---------- Selected excerpt

Tuesday, March 30, 2010

Thus far...

I'm really good at planning. When an idea pops into my head, I start charting the course to bring it to life. Lists, diagrams, budgets, daydreaming—it all goes into my planning process. Library school took two years to map out, and the prep to travel to Ireland on my own was at least eighteen months. (I know. Who has that kind of time, right? Shouldn't I just be living life, instead planning it?) Most of the time, my planning will bear fruit. Then there are the ideas that float back and forth through my brain but never really stick. Plans form, but then fizzle out before they really have a chance to take shape.

A timely example is the intent to get experience in the field during my tenure at grad school. I knew going in that I didn't have the experience that would help me to get that job at the end of the road. A semester on the circulation desk during my undergrad years nearly a decade before adds only a blip to my portfolio (I’m still in shock that it has been almost ten years since I graduated from college. I swear my ten-year high school reunion was just last summer.). So I started to envision getting involved. I would join all of the student chapters of professional organizations, volunteer at libraries and historical societies, and make a general nuisance of myself. Unfortunately, I let a full time job and school work get in the way of all of that.

--------------------

• **Requirement A**
Please list each thing that the blog post about planning says goes into the writer's planning process.
• **Requirement B**
Pick up the blog post about planning and library school after its final sentence, adding one paragraph in the same first-person voice.

---------- Given records

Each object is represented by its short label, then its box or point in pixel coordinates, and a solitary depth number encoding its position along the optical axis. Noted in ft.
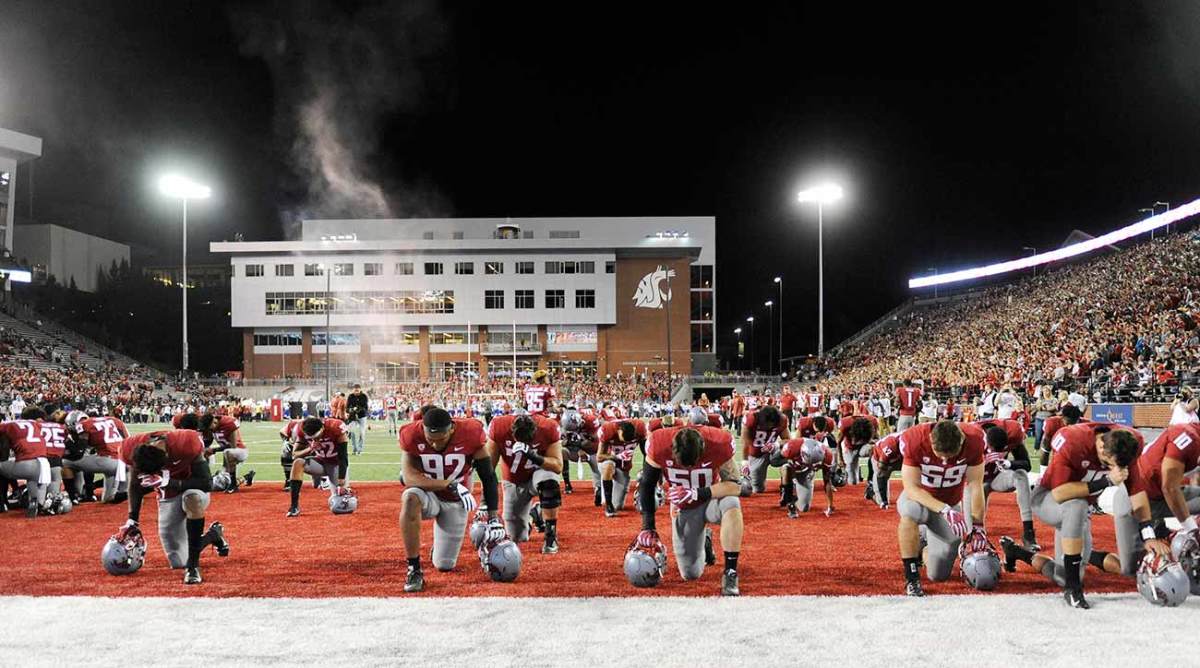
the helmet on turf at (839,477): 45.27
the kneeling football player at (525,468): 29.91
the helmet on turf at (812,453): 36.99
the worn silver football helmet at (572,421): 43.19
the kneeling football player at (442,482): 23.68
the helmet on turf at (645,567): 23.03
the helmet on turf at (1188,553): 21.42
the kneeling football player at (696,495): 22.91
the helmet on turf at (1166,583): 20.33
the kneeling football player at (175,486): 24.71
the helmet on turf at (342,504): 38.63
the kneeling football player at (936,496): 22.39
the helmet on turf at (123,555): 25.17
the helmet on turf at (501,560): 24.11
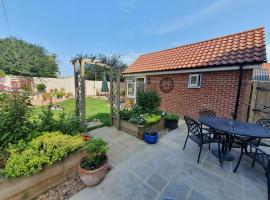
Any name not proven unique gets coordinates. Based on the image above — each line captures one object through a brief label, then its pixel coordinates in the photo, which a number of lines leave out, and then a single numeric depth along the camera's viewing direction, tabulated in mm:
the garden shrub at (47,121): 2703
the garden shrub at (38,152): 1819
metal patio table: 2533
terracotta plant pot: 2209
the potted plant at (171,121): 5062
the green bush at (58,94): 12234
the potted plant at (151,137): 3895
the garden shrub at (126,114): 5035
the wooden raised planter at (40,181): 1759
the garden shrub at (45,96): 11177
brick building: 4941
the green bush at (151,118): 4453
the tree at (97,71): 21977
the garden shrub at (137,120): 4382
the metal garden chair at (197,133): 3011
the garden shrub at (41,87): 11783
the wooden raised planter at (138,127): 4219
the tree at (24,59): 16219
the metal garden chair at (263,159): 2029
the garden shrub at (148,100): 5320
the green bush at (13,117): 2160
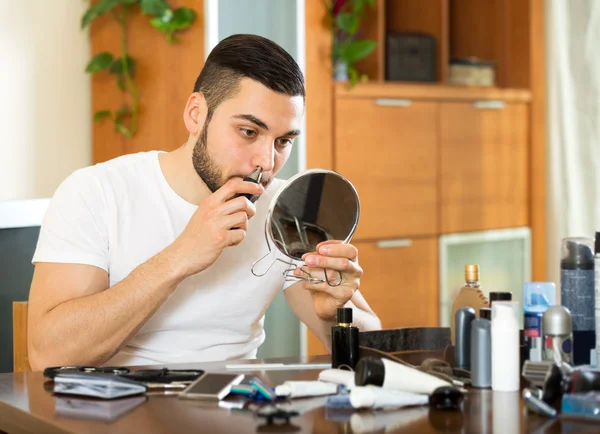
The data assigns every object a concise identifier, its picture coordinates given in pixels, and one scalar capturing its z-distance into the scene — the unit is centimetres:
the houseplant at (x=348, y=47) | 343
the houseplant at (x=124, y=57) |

--------------------

• **Task response A**
Lists, diagrams, budgets, daydreaming

• **Task response B**
What work and school also curtailed was the early start on the job hunt. That had been another of my more elusive ideas that escaped my planning it into the ground. All I really did was think about future employment, tinker lazily with my resume, glance through the job opportunities on the listserv, and comfort myself with the fact that I had time. I mean, I didn’t want to start applying for jobs months or a year before I graduated, especially since I wanted to maintain the flexibility to relocate, which I wouldn’t be able to do if I got a job before I completed the program. There was also a very big mental block: That knee-jerk resistance to change. I’ve lived in the same place all of my life, with the same people, in the same insulated world I’ve made for myself. And while I’m chomping at the bit to make a change, it still doesn’t alter the fact that I’m terrified. We all know that fear is immobilizing.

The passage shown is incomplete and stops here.